>> Start Source excerpt

Guidelines for using is_kind

Use is_kind when:

• Quantities share a parent but have fundamentally different physical meanings
• Adding or comparing them is physically nonsensical (e.g., plane angles + solid angles, fluid head + water head)
• You need compile-time prevention of a known category of errors
• Conversions between kinds either don't exist (plane vs solid angles) or require domain-specific formulas (fluid head ↔ water head via specific gravity)

Don't use is_kind when:

• Quantities are naturally part of the same hierarchy (use regular quantity_spec hierarchy)
• Conversions are just unit changes (use regular unit conversions)
• The distinction is purely semantic without different physics (document in comments instead)

Tip

For a complete practical example demonstrating how is_kind prevents catastrophic engineering errors in hydraulic systems, see Workshop: Preventing Confusion with Distinct Kinds.

Note

Special dimensionless quantity kinds like angular measure, solid angular measure, and storage capacity are discussed in detail in the Dimensionless Quantities chapter.

Non-negative quantities

Many physical quantities are inherently non-negative. For example, length, mass, and thermodynamic temperature cannot have negative values in their physical domains. The library models this with the non_negative property tag:

C++23C++20Portable

inline constexpr struct length final : quantity_spec<dim_length, non_negative> {} length;
inline constexpr struct mass final : quantity_spec<dim_mass, non_negative> {} mass;
inline constexpr struct duration final : quantity_spec<dim_time, non_negative> {} duration;
// electric_current is NOT non_negative (current can flow in either direction)
inline constexpr struct electric_current final : quantity_spec<dim_electric_current> {} electric_current;

inline constexpr struct length final : quantity_spec<length, dim_length, non_negative> {} length;
inline constexpr struct mass final : quantity_spec<mass, dim_mass, non_negative> {} mass;
inline constexpr struct duration final : quantity_spec<duration, dim_time, non_negative> {} duration;
// electric_current is NOT non_negative (current can flow in either direction)
inline constexpr struct electric_current final : quantity_spec<electric_current, dim_electric_current> {} electric_current;

QUANTITY_SPEC(length, dim_length, non_negative);
QUANTITY_SPEC(mass, dim_mass, non_negative);
QUANTITY_SPEC(duration, dim_time, non_negative);
// electric_current is NOT non_negative (current can flow in either direction)
QUANTITY_SPEC(electric_current, dim_electric_current);

Propagation through equations

The non_negative property automatically propagates through derived quantity equations. A derived quantity is non_negative when all factors in its defining equation are non_negative:

// area = length² → non_negative (length is non_negative)
static_assert(is_non_negative(isq::area));

// speed = length / duration → non_negative (both are non_negative)
static_assert(is_non_negative(isq::speed));

// energy = mass * length² / duration² → non_negative (all factors are non_negative)

>> End Source excerpt
>> Start Records supplied

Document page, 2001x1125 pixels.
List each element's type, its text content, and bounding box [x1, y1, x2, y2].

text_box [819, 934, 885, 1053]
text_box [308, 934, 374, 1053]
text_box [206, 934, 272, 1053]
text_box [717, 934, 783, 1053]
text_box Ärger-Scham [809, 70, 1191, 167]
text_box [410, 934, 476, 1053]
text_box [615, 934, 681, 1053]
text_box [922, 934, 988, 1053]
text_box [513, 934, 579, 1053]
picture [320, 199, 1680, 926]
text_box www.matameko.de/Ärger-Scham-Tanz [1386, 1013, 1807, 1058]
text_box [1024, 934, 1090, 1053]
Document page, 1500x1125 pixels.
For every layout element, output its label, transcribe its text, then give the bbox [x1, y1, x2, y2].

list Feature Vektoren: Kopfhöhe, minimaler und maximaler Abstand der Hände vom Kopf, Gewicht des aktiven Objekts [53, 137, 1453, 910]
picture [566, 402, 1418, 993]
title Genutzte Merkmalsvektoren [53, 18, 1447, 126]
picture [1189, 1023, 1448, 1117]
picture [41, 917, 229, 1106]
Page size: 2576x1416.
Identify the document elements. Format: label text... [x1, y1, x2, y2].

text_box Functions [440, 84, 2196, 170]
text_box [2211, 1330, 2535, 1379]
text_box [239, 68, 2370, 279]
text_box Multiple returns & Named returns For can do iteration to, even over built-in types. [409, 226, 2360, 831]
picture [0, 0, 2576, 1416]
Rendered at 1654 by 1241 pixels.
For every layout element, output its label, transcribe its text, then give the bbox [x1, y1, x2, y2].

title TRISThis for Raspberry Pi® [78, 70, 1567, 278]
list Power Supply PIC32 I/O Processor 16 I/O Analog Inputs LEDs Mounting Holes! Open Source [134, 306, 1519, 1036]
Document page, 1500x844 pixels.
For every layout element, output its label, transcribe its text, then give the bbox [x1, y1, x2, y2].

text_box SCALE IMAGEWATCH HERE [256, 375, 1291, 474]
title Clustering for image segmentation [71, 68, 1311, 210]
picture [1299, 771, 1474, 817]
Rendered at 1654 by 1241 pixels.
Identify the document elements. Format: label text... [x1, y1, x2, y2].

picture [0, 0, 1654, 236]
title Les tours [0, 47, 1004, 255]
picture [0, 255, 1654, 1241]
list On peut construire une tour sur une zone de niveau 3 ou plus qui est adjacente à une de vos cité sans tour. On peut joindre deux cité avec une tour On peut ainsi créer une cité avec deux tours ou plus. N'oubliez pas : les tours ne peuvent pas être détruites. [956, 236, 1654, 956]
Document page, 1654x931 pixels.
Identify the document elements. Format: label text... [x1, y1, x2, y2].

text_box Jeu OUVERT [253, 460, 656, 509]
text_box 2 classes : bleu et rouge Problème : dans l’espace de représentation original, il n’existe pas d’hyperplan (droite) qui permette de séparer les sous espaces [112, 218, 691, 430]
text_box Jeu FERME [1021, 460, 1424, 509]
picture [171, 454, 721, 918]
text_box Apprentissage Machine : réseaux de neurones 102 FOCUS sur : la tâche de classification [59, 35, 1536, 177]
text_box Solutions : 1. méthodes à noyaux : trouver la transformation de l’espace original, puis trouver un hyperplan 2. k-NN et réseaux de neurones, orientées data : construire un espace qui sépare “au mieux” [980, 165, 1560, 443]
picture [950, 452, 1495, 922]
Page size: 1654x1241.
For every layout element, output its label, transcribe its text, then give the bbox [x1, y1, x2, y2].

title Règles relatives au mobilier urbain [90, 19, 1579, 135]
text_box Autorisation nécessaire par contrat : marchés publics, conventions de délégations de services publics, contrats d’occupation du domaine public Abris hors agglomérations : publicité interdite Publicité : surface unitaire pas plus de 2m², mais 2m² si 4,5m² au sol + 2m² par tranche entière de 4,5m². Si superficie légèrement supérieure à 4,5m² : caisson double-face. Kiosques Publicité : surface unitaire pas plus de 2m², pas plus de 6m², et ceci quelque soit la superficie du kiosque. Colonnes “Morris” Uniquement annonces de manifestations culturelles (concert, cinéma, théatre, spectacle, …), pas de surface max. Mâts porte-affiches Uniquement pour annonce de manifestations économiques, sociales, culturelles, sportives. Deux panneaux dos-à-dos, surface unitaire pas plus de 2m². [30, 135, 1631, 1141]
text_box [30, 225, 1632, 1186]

>> End Records supplied

Set tasks
1. Answer these questions about the documentation excerpt:
(a) Which property tag does the library use to model quantities that cannot have negative values?
(b) In which chapter are special dimensionless quantity kinds discussed in detail?
(c) Under what condition is a derived quantity non_negative?
2. Rewrite the passage of the documentation excerpt between "QUANTITY_SPEC(electric_current, dim_electric_current);" and "factors are non_negative)", inclusive, swapping "factors" for "terms".
These lines stand apart from the documentation excerpt and are separate material.

Task-by-task answers
1.
(a) The non_negative property tag.
(b) The Dimensionless Quantities chapter.
(c) When all factors in its defining equation are non_negative.

2.
QUANTITY_SPEC(electric_current, dim_electric_current);

Propagation through equations

The non_negative property automatically propagates through derived quantity equations. A derived quantity is non_negative when all terms in its defining equation are non_negative:

// area = length² → non_negative (length is non_negative)
static_assert(is_non_negative(isq::area));

// speed = length / duration → non_negative (both are non_negative)
static_assert(is_non_negative(isq::speed));

// energy = mass * length² / duration² → non_negative (all terms are non_negative)